Chancellor of the Exchequer Jeremy Hunt is exploring the possibility of imposing carbon duties on steel imports to protect the country’s steelmakers in the face of falling demand and high energy prices. The proposed fee is part of a support package for two steelmakers, British Steel and Tata Steel UK, according to sources. It is designed to equalize their chances with competitors operating in regions with lower environmental standards.
In particular, the UK is ready to provide support of £300m ($371m) to help British Steel cut its carbon footprint and save thousands of jobs. However, this will depend on the willingness of Chinese owner Jingye Group to switch production at the Scunthorpe plant from blast furnaces to electric arc furnaces.
In addition, Jeremy Hunt will reportedly offer additional one-on-one assistance to the steel industry in paying for electricity.

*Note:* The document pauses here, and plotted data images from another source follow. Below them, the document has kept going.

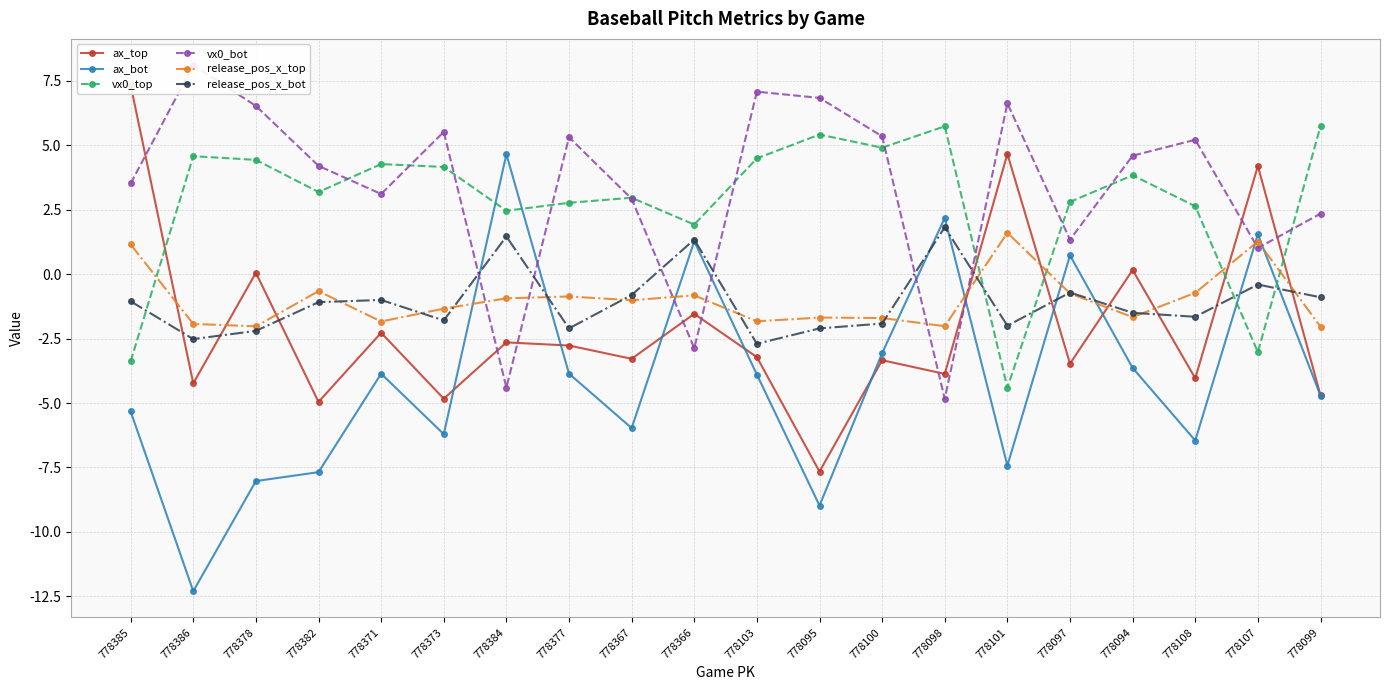

Rank the categories by ax_bot value from lowest to highest.

778386, 778095, 778378, 778382, 778101, 778108, 778373, 778367, 778385, 778099, 778103, 778371, 778377, 778094, 778100, 778097, 778366, 778107, 778098, 778384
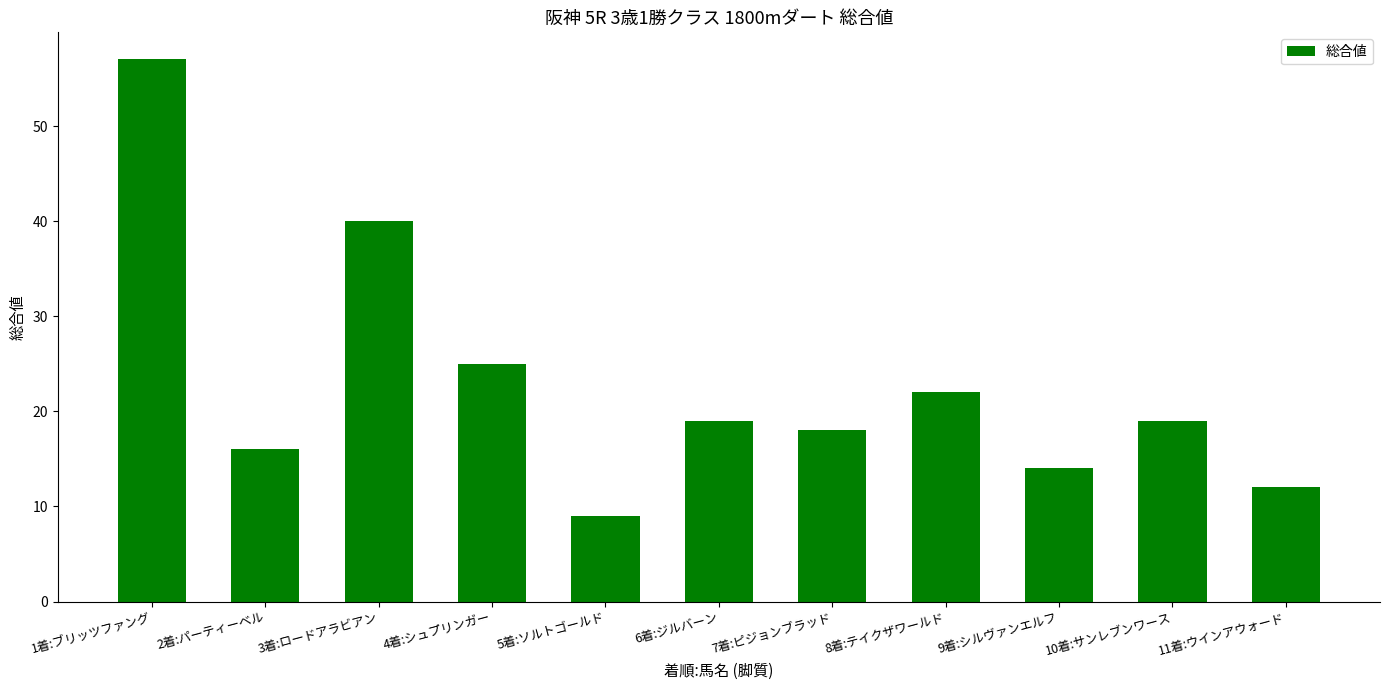

What is the difference between the values at 11着:ウインアウォード and 6着:ジルバーン?

7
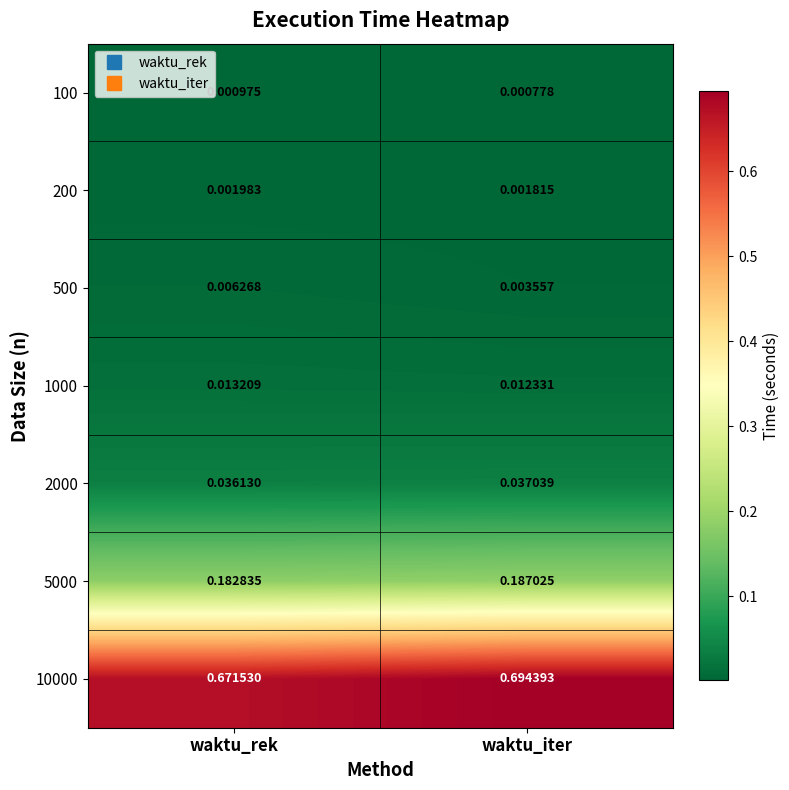

Which series has the largest range (max minus min)?

10000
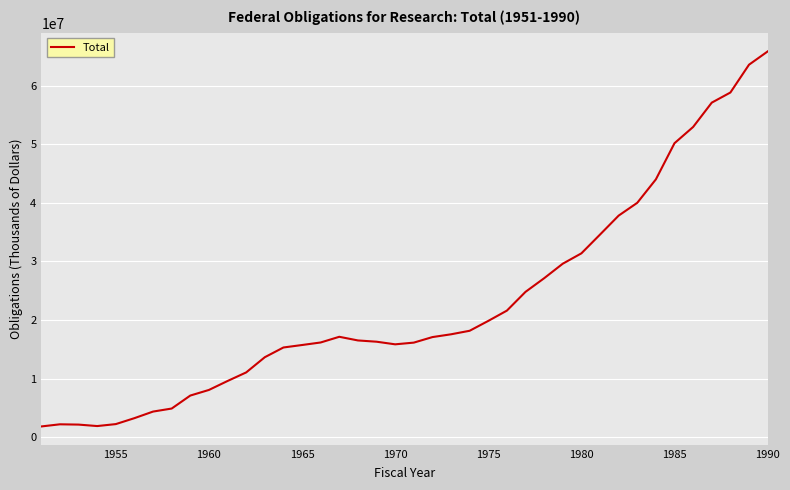

What is the maximum value shown in the chart?

65831189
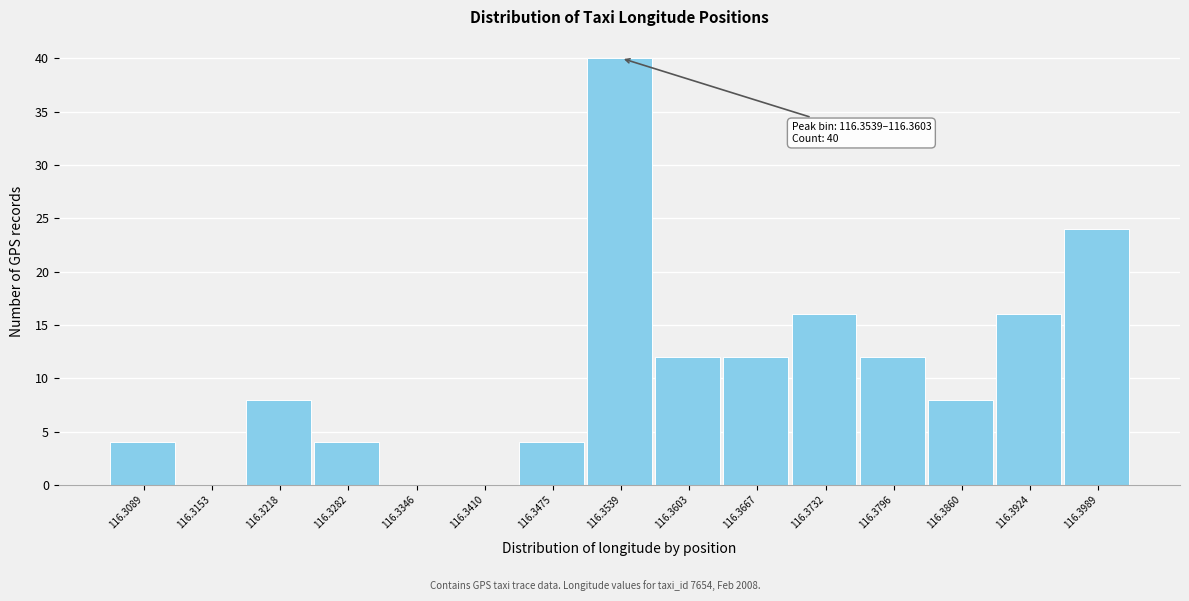

Reading left to right, transcribe all the data shown in this chart.

116.3089=4	116.3153=0	116.3218=8	116.3282=4	116.3346=0	116.3410=0	116.3475=4	116.3539=40	116.3603=12	116.3667=12	116.3732=16	116.3796=12	116.3860=8	116.3924=16	116.3989=24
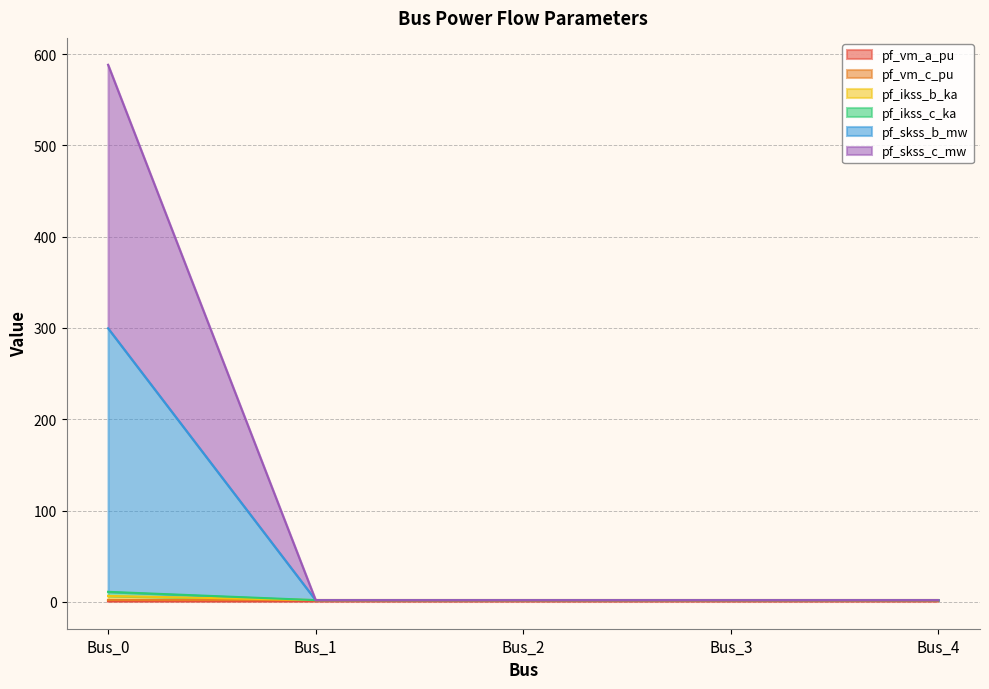

List the labels in order of pf_ikss_c_ka value, largest first.

Bus_0, Bus_1, Bus_2, Bus_3, Bus_4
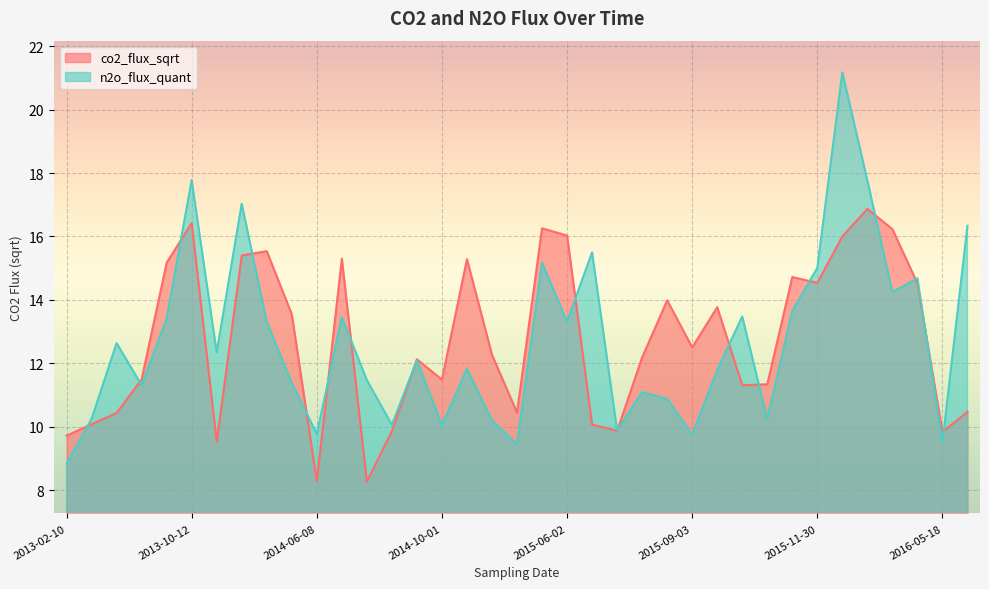

What is the label of the 5th point from the right?

2016-02-18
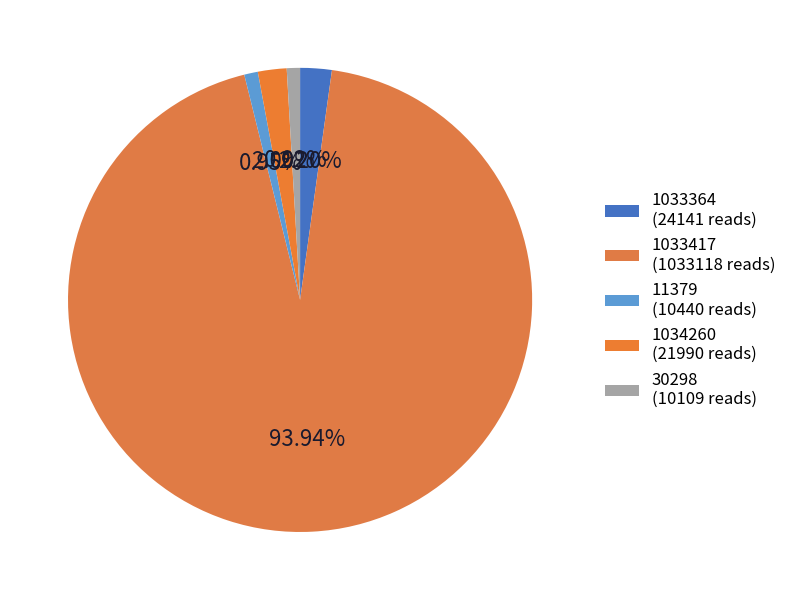

How many slices are in this pie chart?

5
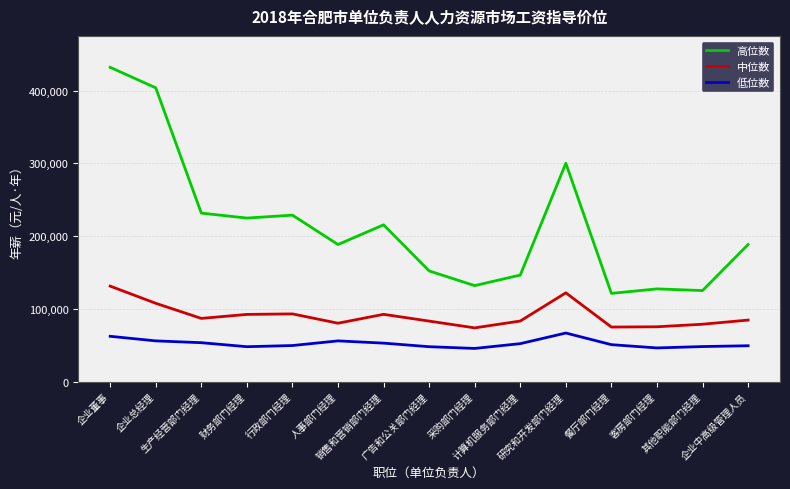

At which category is the sum across all series the highest?

企业董事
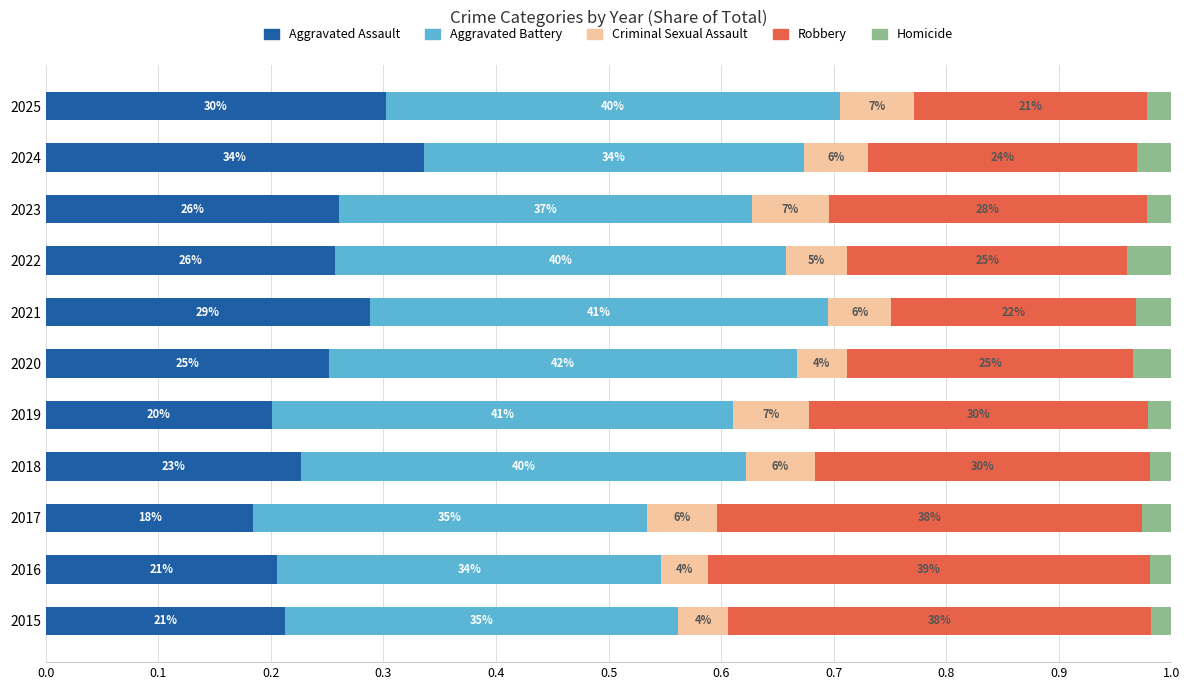

Which series has the widest spread of values?

Robbery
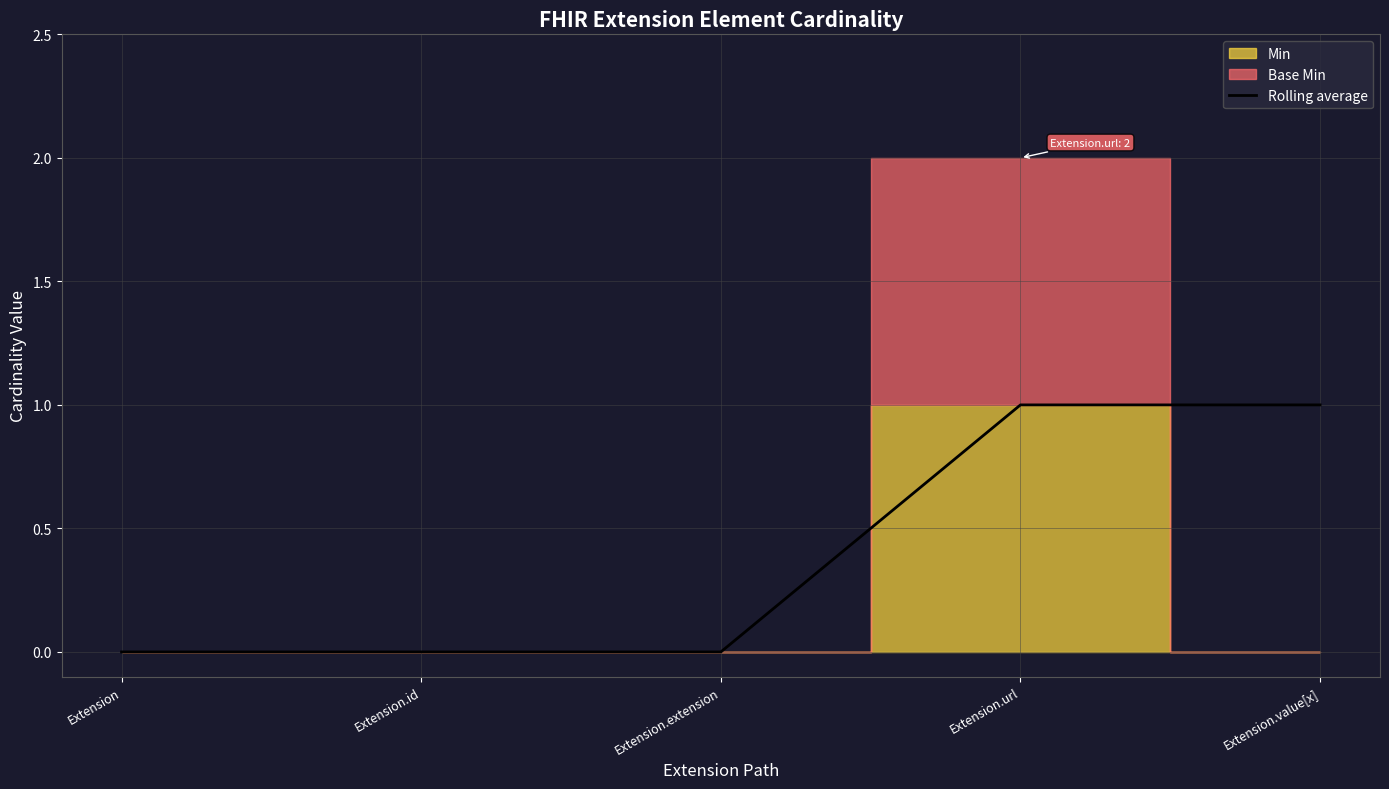

Does the chart display data point markers on the line(s)?

No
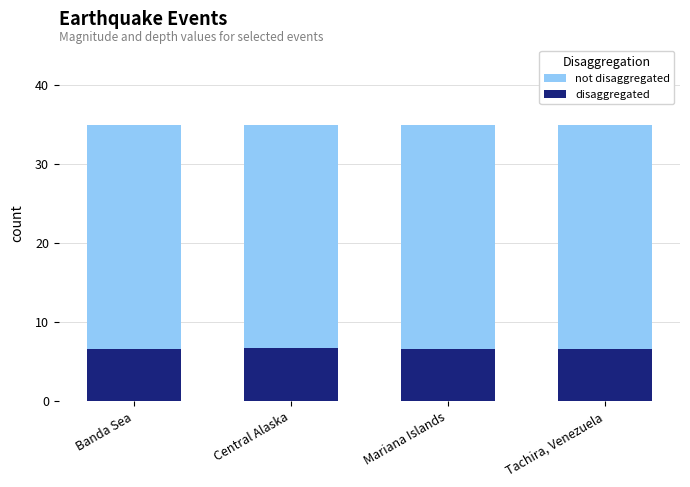

Which series has the largest range (max minus min)?

disaggregated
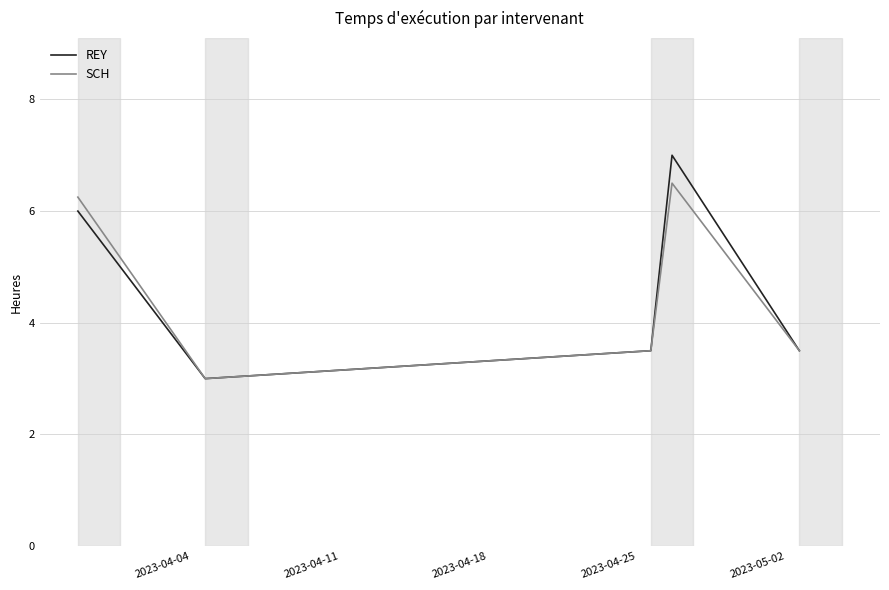

What is the greatest value displayed?

7.0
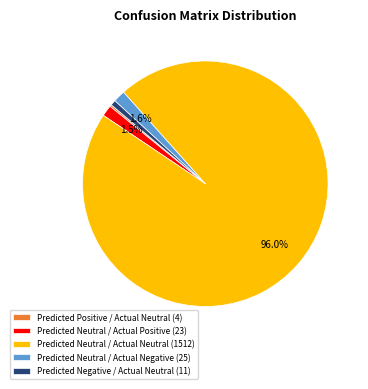

Which slice is the largest?

Predicted Neutral / Actual Neutral (1512)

As GMK Center reported earlier, in mid-December, the EU reached a political agreement on a new border tariff on carbon emissions (CBAM) for the import of goods, in particular, steel and cement. Companies importing these goods into the EU will be required to purchase certificates covering the CO2 emissions associated with production. The scheme is designed to apply the same price to CO2 emissions for foreign producers and European industry.
Also, US lawmakers and industry are closely watching Europe’s efforts to introduce a carbon border adjustment mechanism (CBAM) that could affect US trade and production. The latest version of the EU’s cross-border tariff plan includes more industry sectors and will affect US exports worth $16.9 billion (the original plan affected US exports worth $2.8 billion).